Saved data entries
:::::

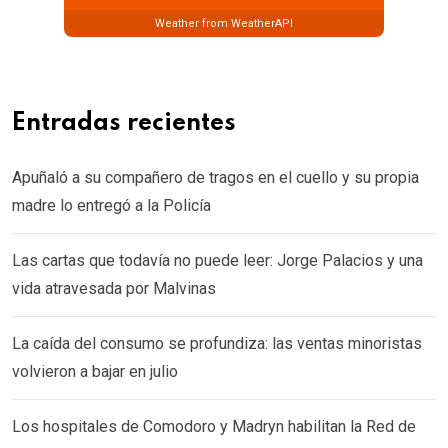
Weather from WeatherAPI
Entradas recientes
Apuñaló a su compañero de tragos en el cuello y su propia
madre lo entregó a la Policía
Las cartas que todavía no puede leer: Jorge Palacios y una
vida atravesada por Malvinas
La caída del consumo se profundiza: las ventas minoristas
volvieron a bajar en julio
Los hospitales de Comodoro y Madryn habilitan la Red de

:::::

**Exercise goal:**
Write out once more the lines above beginning at the line with "Entradas recientes"; continue through the final line and stop there.

**Output below:**
Entradas recientes
Apuñaló a su compañero de tragos en el cuello y su propia
madre lo entregó a la Policía
Las cartas que todavía no puede leer: Jorge Palacios y una
vida atravesada por Malvinas
La caída del consumo se profundiza: las ventas minoristas
volvieron a bajar en julio
Los hospitales de Comodoro y Madryn habilitan la Red de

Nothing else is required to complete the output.